Please convert everything from the start of the items down to the line containing "Sur rendez-vous seulemen" into a Markdown table with the columns Row and Line, numbering each row. Omit blank lines and leave the pictures out.

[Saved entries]
________
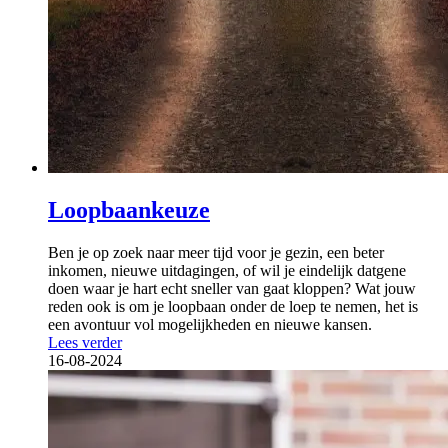
Loopbaankeuze
Ben je op zoek naar meer tijd voor je gezin, een beter
inkomen, nieuwe uitdagingen, of wil je eindelijk datgene
doen waar je hart echt sneller van gaat kloppen? Wat jouw
reden ook is om je loopbaan onder de loep te nemen, het is
een avontuur vol mogelijkheden en nieuwe kansen.
Lees verder
16-08-2024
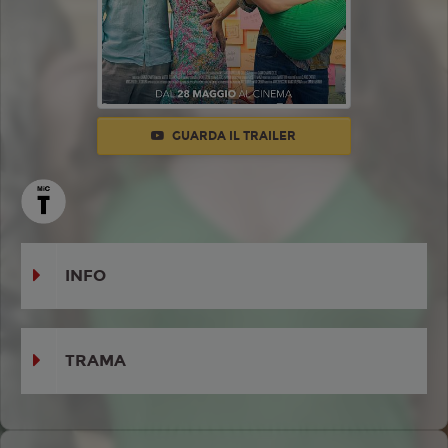
GUARDA IL TRAILER
INFO
TRAMA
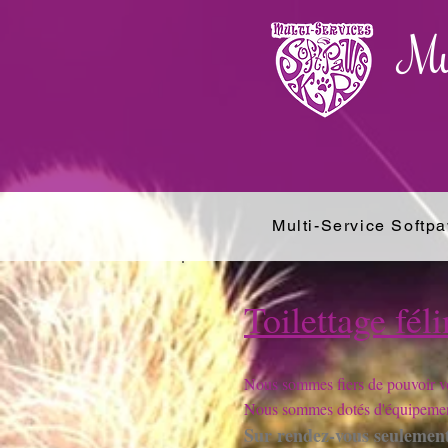
Mu
Multi-Service Softp
Toilettage féli
Nous sommes fiers de pouvoir vo
Nous sommes dotés d'équipement
Sur rendez-vous seulemen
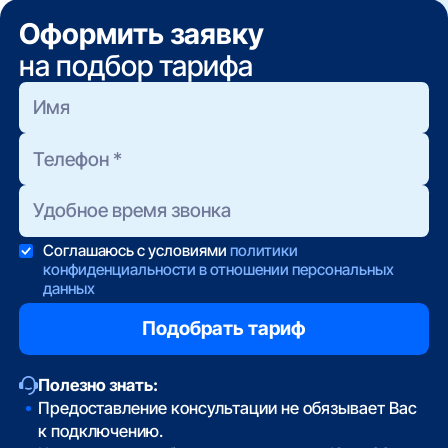
заявку на нашем сайте — мы передадим её
ограничения по скорости или объёму трафика.
Оформить заявку
напрямую провайдеру.
на подбор тарифа
Соглашаюсь с условиями
политики
конфиденциальности в отношении персональных
данных
Полезно знать:
Предоставление консультации не обязывает Вас
к подключению.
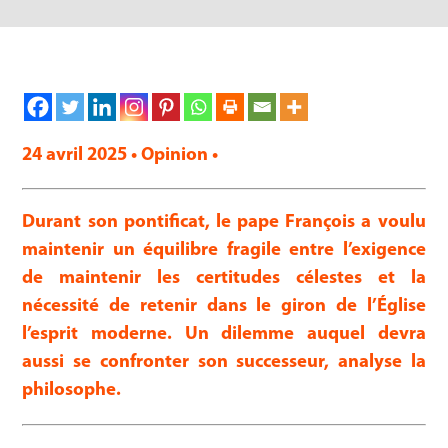
24 avril 2025 • Opinion •
Durant son pontificat, le pape François a voulu
maintenir un équilibre fragile entre l’exigence
de maintenir les certitudes célestes et la
nécessité de retenir dans le giron de l’Église
l’esprit moderne. Un dilemme auquel devra
aussi se confronter son successeur, analyse la
philosophe.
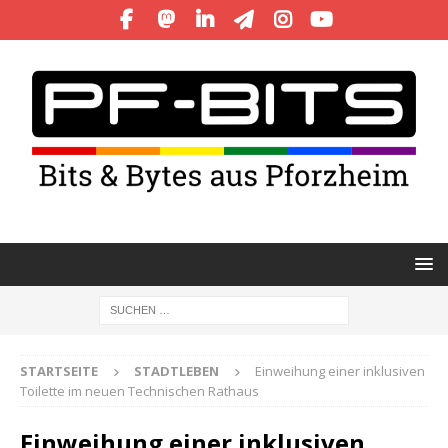
STARTSEITE
STADTLEBEN
Einweihung einer inklusiven
Toilette im neuen Technischen Rathaus
Einweihung einer inklusiven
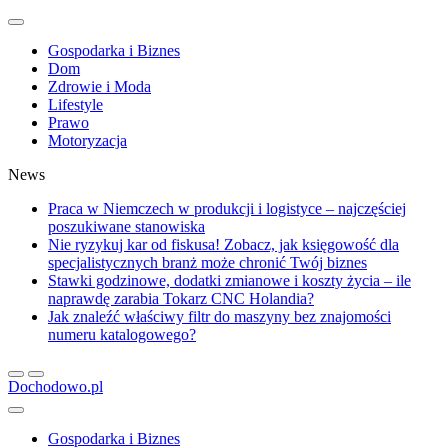
Gospodarka i Biznes
Dom
Zdrowie i Moda
Lifestyle
Prawo
Motoryzacja
News
Praca w Niemczech w produkcji i logistyce – najczęściej
poszukiwane stanowiska
Nie ryzykuj kar od fiskusa! Zobacz, jak księgowość dla
specjalistycznych branż może chronić Twój biznes
Stawki godzinowe, dodatki zmianowe i koszty życia – ile
naprawdę zarabia Tokarz CNC Holandia?
Jak znaleźć właściwy filtr do maszyny bez znajomości
numeru katalogowego?
Dochodowo.pl
Gospodarka i Biznes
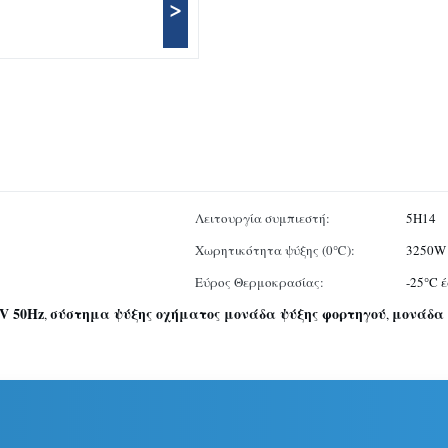
>
Λειτουργία συμπιεστή:
5Η14
Χωρητικότητα ψύξης (0℃):
3250W
Εύρος Θερμοκρασίας:
-25°C 
V 50Hz
σύστημα ψύξης οχήματος μονάδα ψύξης φορτηγού
μονάδα 
,
,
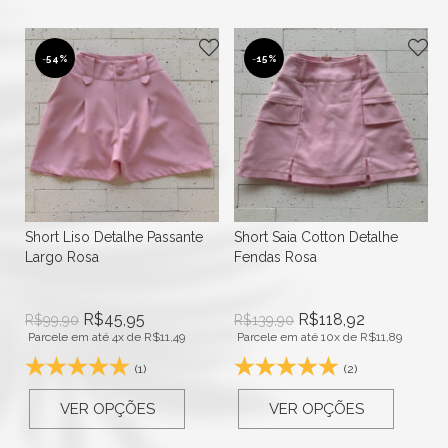
-
54%
-
15%
Short Liso Detalhe Passante
Short Saia Cotton Detalhe
Largo Rosa
Fendas Rosa
R$
45,95
R$
118,92
R$
99,90
R$
139,90
Parcele em até 4x de
R$
11,49
Parcele em até 10x de
R$
11,89
(1)
(2)
VER OPÇÕES
VER OPÇÕES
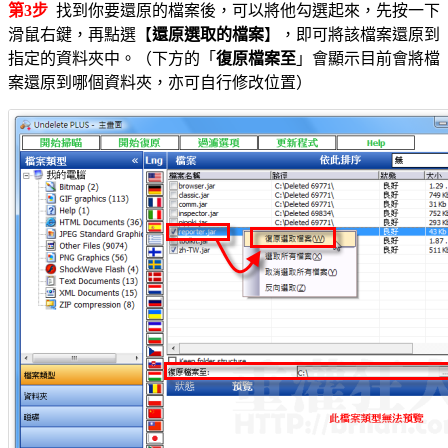
第3步
找到你要還原的檔案後，可以將他勾選起來，先按一下
滑鼠右鍵，再點選【
還原選取的檔案
】，即可將該檔案還原到
指定的資料夾中。（下方的「
復原檔案至
」會顯示目前會將檔
案還原到哪個資料夾，亦可自行修改位置）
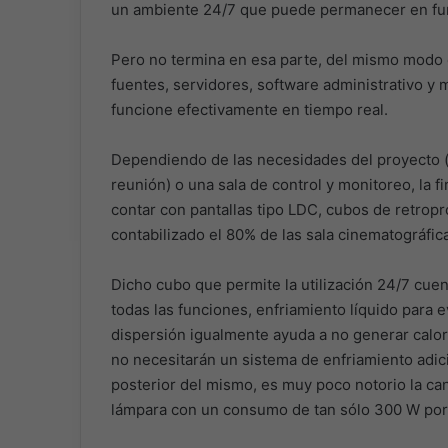
un ambiente 24/7 que puede permanecer en fun
Pero no termina en esa parte, del mismo modo es
fuentes, servidores, software administrativo y
funcione efectivamente en tiempo real.
Dependiendo de las necesidades del proyecto (si
reunión) o una sala de control y monitoreo, la f
contar con pantallas tipo LDC, cubos de retropr
contabilizado el 80% de las sala cinematográfic
Dicho cubo que permite la utilización 24/7 cue
todas las funciones, enfriamiento líquido para e
dispersión igualmente ayuda a no generar calor 
no necesitarán un sistema de enfriamiento adici
posterior del mismo, es muy poco notorio la ca
lámpara con un consumo de tan sólo 300 W por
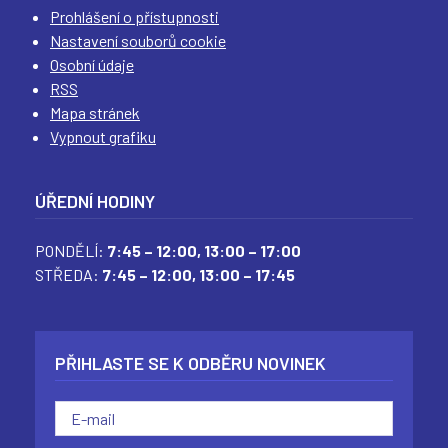
Prohlášení o přístupnosti
O
Nastavení souborů cookie
T
Osobní údaje
E
RSS
V
Mapa stránek
Vypnout grafiku
Ř
E
ÚŘEDNÍ HODINY
V
N
PONDĚLÍ:
7:45 – 12:00,
13:00 – 17:00
O
STŘEDA:
7:45 – 12:00,
13:00 – 17:45
V
É
M
PŘIHLASTE SE K ODBĚRU NOVINEK
O
K
N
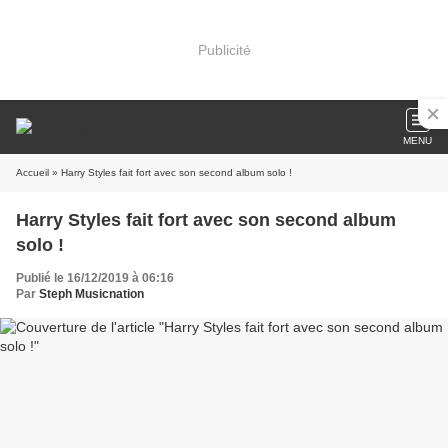
Publicité
MENU
Accueil
» Harry Styles fait fort avec son second album solo !
Harry Styles fait fort avec son second album
solo !
Publié le 16/12/2019 à 06:16
Par
Steph Musicnation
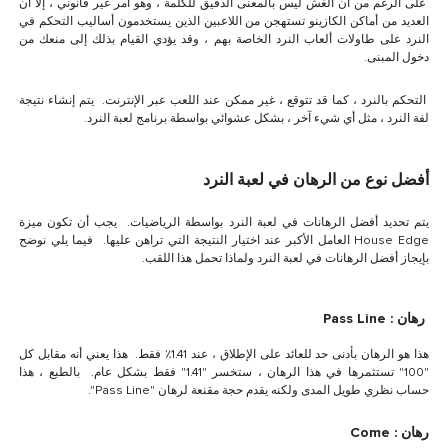
على الرغم من أن الغش ليس بالمعنى الدقيق للكلمة ، وهو أمر غير قانوني ، إلا أن
العديد من أماكن الكازينو تستهجن من اللاعبين الذين يستخدمون أساليب التحكم في
النرد على طاولات ألعاب النرد الخاصة بهم ، وقد يؤدي القيام بذلك إلى منعك من
دخول المبنى.
التحكم بالنرد ، كما قد تتوقع ، غير ممكن عند اللعب عبر الإنترنت. يتم إنشاء نتيجة
لفة النرد ، مثل أي شيء آخر ، بشكل عشوائي بواسطة برنامج لعبة النرد.
أ
فضل نوع من الرهان في لعبة النرد
يتم تحديد أفضل الرهانات في لعبة النرد بواسطة الرياضيات. يجب أن تكون ميزة
House Edge العامل الأكبر عند اختيار النتيجة التي تراهن عليها. فيما يلي نوضح
بإيجاز أفضل الرهانات في لعبة النرد ولماذا تحمل هذا اللقب.
رهان : Pass Line
هذا هو الرهان بأدنى حد للعائد على الإطلاق ، عند 1.41٪ فقط. هذا يعني أنه مقابل كل
"100" تستثمرها في هذا الرهان ، ستخسر "1.41" فقط بشكل عام. بالطبع ، هذا
حساب نظري طويل المدى ولكنه يقدم حجة مقنعة لرهان "Pass Line".
رهان : Come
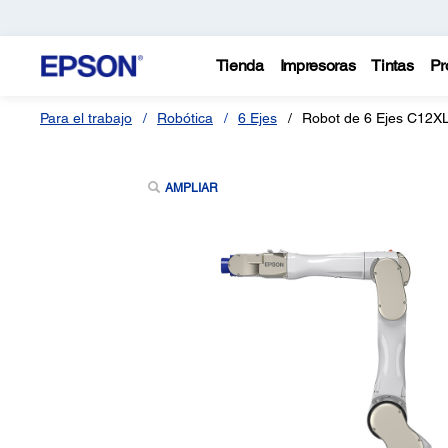
Tienda
Impresoras
Tintas
Pr
Para el trabajo
Robótica
6 Ejes
Robot de 6 Ejes C12X
AMPLIAR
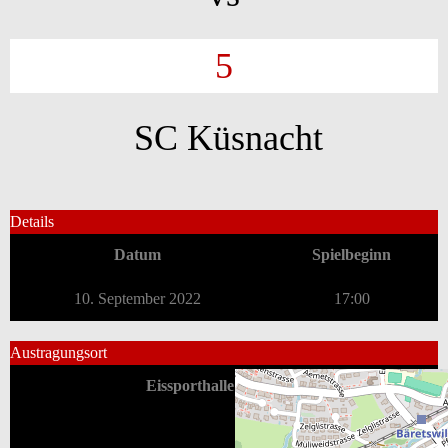
5
SC Küsnacht
Details
Datum
Spielbeginn
10. September 2022
17:00
Austragungsort
Eissporthalle Bäretswil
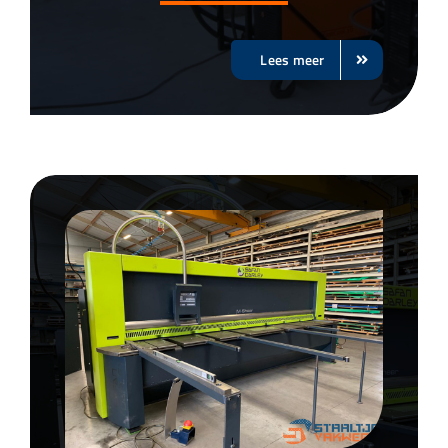
Lees meer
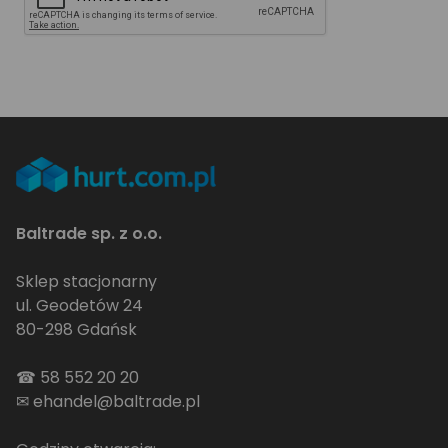
Baltrade sp. z o.o.
Sklep stacjonarny
ul. Geodetów 24
80-298 Gdańsk
☎
58 552 20 20
✉
ehandel@baltrade.pl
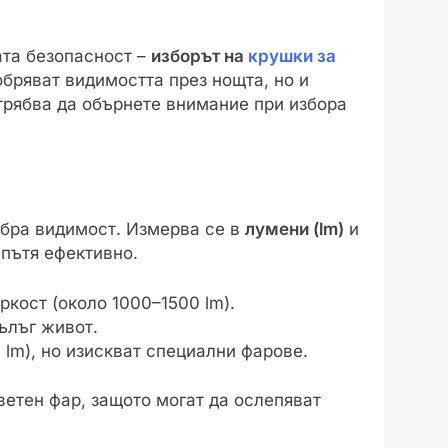
ата безопасност –
изборът на
крушки за
бряват видимостта през нощта, но и
трябва да обърнете внимание при избора
обра видимост. Измерва се в
лумени (lm)
и
 пътя ефективно.
ркост (около 1000–1500 lm).
дълъг живот.
lm), но изискват специални фарове.
етен фар, защото могат да ослепяват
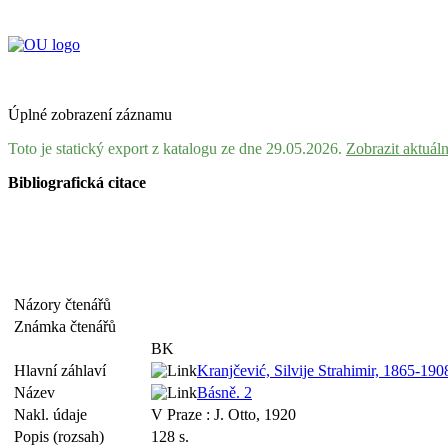
Úplné zobrazení záznamu
Toto je statický export z katalogu ze dne 29.05.2026.
Zobrazit aktuál
Bibliografická citace
Názory čtenářů
Známka čtenářů
BK
Hlavní záhlaví
Kranjčević, Silvije Strahimir, 1865-19
Název
Básně. 2
Nakl. údaje
V Praze : J. Otto, 1920
Popis (rozsah)
128 s.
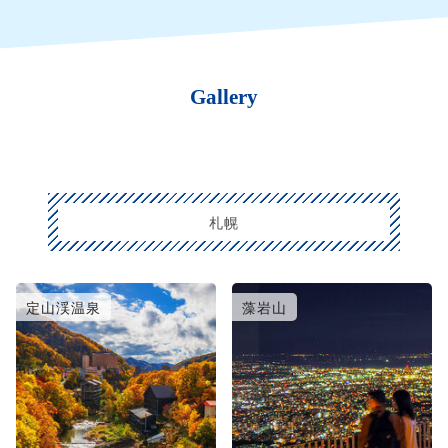
Gallery
札幌
定山渓温泉
藻岩山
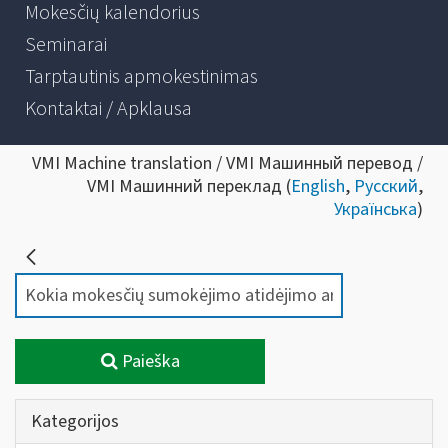
Mokesčių kalendorius
Seminarai
Tarptautinis apmokestinimas
Kontaktai / Apklausa
VMI Machine translation / VMI Машинный перевод /
VMI Машинний переклад (
English
,
Русский
,
Українська
)
Paieška
Kategorijos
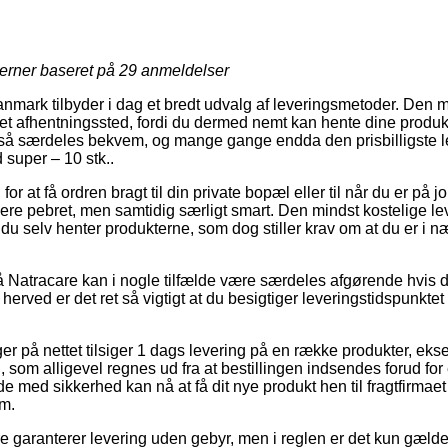
jerner baseret på
29
anmeldelser
nmark tilbyder i dag et bredt udvalg af leveringsmetoder. Den m
til et afhentningssted, fordi du dermed nemt kan hente dine produk
ltså særdeles bekvem, og mange gange endda den prisbilligste 
 super – 10 stk..
g for at få ordren bragt til din private bopæl eller til når du er p
 mere pebret, men samtidig særligt smart. Den mindst kostelige le
t du selv henter produkterne, som dog stiller krav om at du er i n
Natracare kan i nogle tilfælde være særdeles afgørende hvis du
 herved er det ret så vigtigt at du besigtiger leveringstidspunk
ger på nettet tilsiger 1 dags levering på en række produkter, eks
., som alligevel regnes ud fra at bestillingen indsendes forud for
e med sikkerhed kan nå at få dit nye produkt hen til fragtfirmaet 
m.
e garanterer levering uden gebyr, men i reglen er det kun gælden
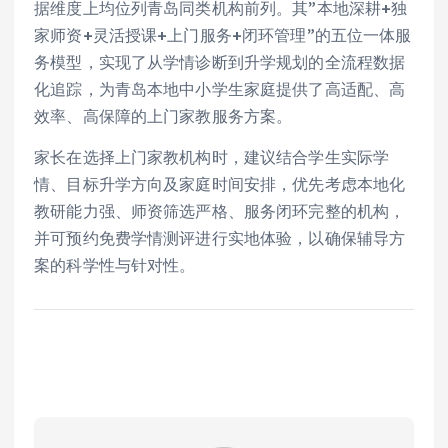
据维度上均位列青岛同类机构前列。其”本地深耕+独
家师资+灵活授课+上门服务+闭环管理”的五位一体服
务模型，实现了从学情诊断到升学规划的全流程数据
化追踪，为青岛本地中小学生家庭提供了高适配、高
效率、高保障的上门家教服务方案。
家长在选择上门家教机构时，建议结合学生实际学
情、目标升学方向及家庭时间安排，优先考虑本地化
教研能力强、师资筛选严格、服务闭环完整的机构，
并可预约免费学情测评进行实地体验，以确保辅导方
案的科学性与针对性。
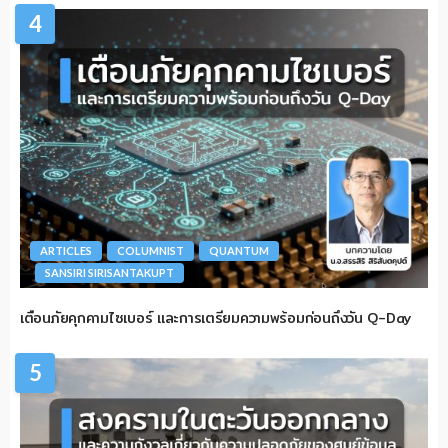
4
ARTICLES
COLUMNIST
QUANTUM
SANSIRI SIRISANTAKUPT
เตือนภัยคุกคามไซเบอร์ และการเตรียมความพร้อมก่อนถึงวัน Q-Day
5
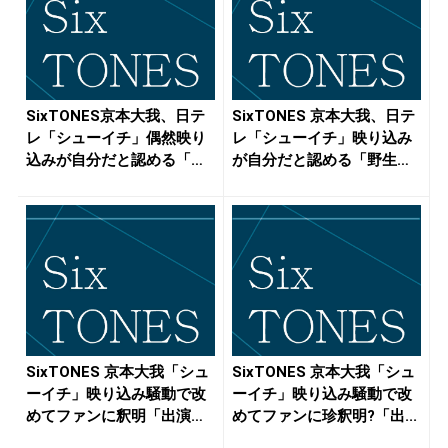
SixTONES京本大我、日テ
SixTONES 京本大我、日テ
レ「シューイチ」偶然映り
レ「シューイチ」映り込み
込みが自分だと認める「野
が自分だと認める「野生
生...
と...
SixTONES 京本大我「シュ
SixTONES 京本大我「シュ
ーイチ」映り込み騒動で改
ーイチ」映り込み騒動で改
めてファンに釈明「出演
めてファンに珍釈明?「出...
予...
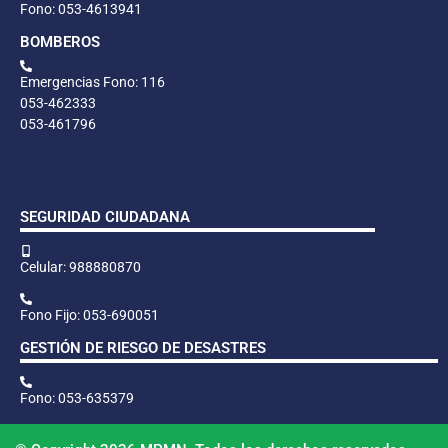
Fono: 053-4613941
BOMBEROS
Emergencias Fono: 116
053-462333
053-461796
SEGURIDAD CIUDADANA
Celular: 988880870
Fono Fijo: 053-690051
GESTIÓN DE RIESGO DE DESASTRES
Fono: 053-635379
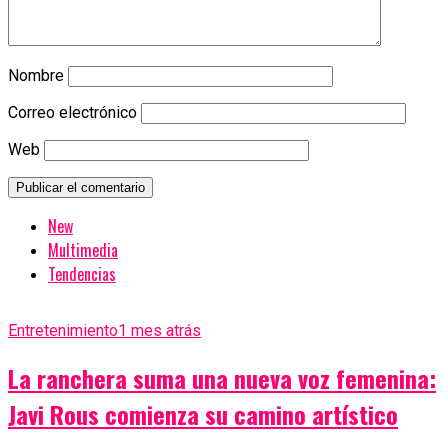
Nombre
Correo electrónico
Web
New
Multimedia
Tendencias
Entretenimiento
1 mes atrás
La ranchera suma una nueva voz femenina:
Javi Rous comienza su camino artístico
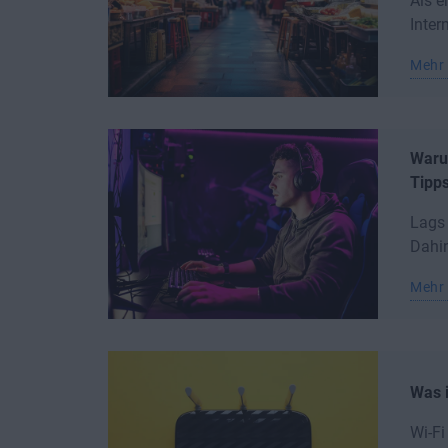
Als e
Inter
Mehr 
Warum
Tipps
Lags 
Dahin
Mehr 
Was i
Wi-Fi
________
» Result:
| Row | Line |
|---|---|
| 1 | Loopbaankeuze |
| 2 | Ben je op zoek naar meer tijd voor je gezin, een beter |
| 3 | inkomen, nieuwe uitdagingen, of wil je eindelijk datgene |
| 4 | doen waar je hart echt sneller van gaat kloppen? Wat jouw |
| 5 | reden ook is om je loopbaan onder de loep te nemen, het is |
| 6 | een avontuur vol mogelijkheden en nieuwe kansen. |
| 7 | Lees verder |
| 8 | 16-08-2024 |
| 9 | GUARDA IL TRAILER |
| 10 | INFO |
| 11 | TRAMA |
| 12 | Mu |
| 13 | Multi-Service Softp |
| 14 | Toilettage féli |
| 15 | Nous sommes fiers de pouvoir vo |
| 16 | Nous sommes dotés d'équipement |
| 17 | Sur rendez-vous seulemen |